The Nashville number system is one of the most powerful musical tools you can have in your arsenal as a worship musician. It allows you to transpose songs between different keys, learn songs by ear, and quickly communicate with other musicians.

How does it work?

1 | Song key

The song key is the starting point. Once you know the song key, you can figure out everything from there. The Nashville Number system is built on scale degrees (in a scale, each note gets a number.) Take the C Major scale for example. It would look like this with scale degrees written with it: 1 - C, 2 - D, 3 - E, 4 - F, 5 - G, 6 - A, 7 - B. Every note of the scale has a number associated with it.

2 | The Numbers

Now that you know the scale degrees you can build chords from those numbers. This is where the term the 1 chord, the 4 chord, the 5 chord, and the 6 chord come from. Each chord is based on the corresponding scale degree. For example, the 1 chord in the key of C is C (the first degree of the scale.) The 4 chord would be an F (the fourth degree of the scale.) And so on. The only other part you have to worry about is whether the chords are major, minor or diminished. This follows a standard pattern in major keys.

1 - Major, 2 - minor, 3 - minor, 4 - Major, 5 - Major, 6 - minor, 7 - diminished.

3 | Transposition

Once you know the number of chords, you can easily transpose between keys by matching up the scale degrees from one key with another and interchanging the corresponding chords.

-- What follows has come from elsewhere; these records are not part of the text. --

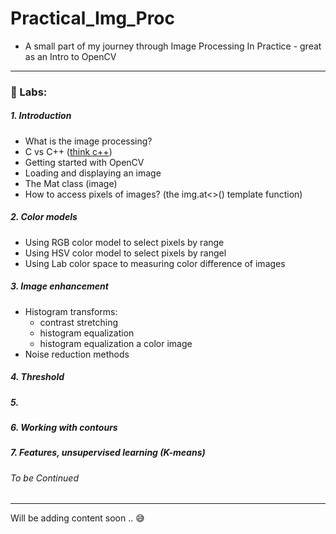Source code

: # Practical_Img_Proc
- A small part of my journey through Image Processing In Practice - great as an Intro to OpenCV 

---
### 🥼 Labs:

##### 1. Introduction
  * What is the image processing?
  * C vs C++ ([think c++](https://greenteapress.com/wp/think-c/))
  * Getting started with OpenCV
  * Loading and displaying an image
  * The Mat class (image)
  * How to access pixels of images? (the img.at<>() template function) 
  
##### 2. Color models
  * Using RGB color model to select pixels by range
  * Using HSV color model to select pixels by rangel
  * Using Lab color space to measuring color difference of images

##### 3. Image enhancement
  * Histogram transforms:
    * contrast stretching
    * histogram equalization
    * histogram equalization a color image
  * Noise reduction methods


##### 4. Threshold



##### 5.



##### 6. Working with contours



##### 7. Features, unsupervised learning (K-means)


###### To be Continued

---
Will be adding content soon .. 😅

For example, this is the D scale: 1 - D, 2 - E, 3 - F#, 4 - G, 5 - A, 6 - B, 7 - C#.

Let's say you want to take a song in the key of C that uses the chord progression C, G, F and put it in the key of D. First, you would find the scale degree of each of those chords (1, 5, 4). Then match those scale degrees up with the D scale degrees. You'd find out that the 1, 5, and 4 chords in the key of D are D, A, G.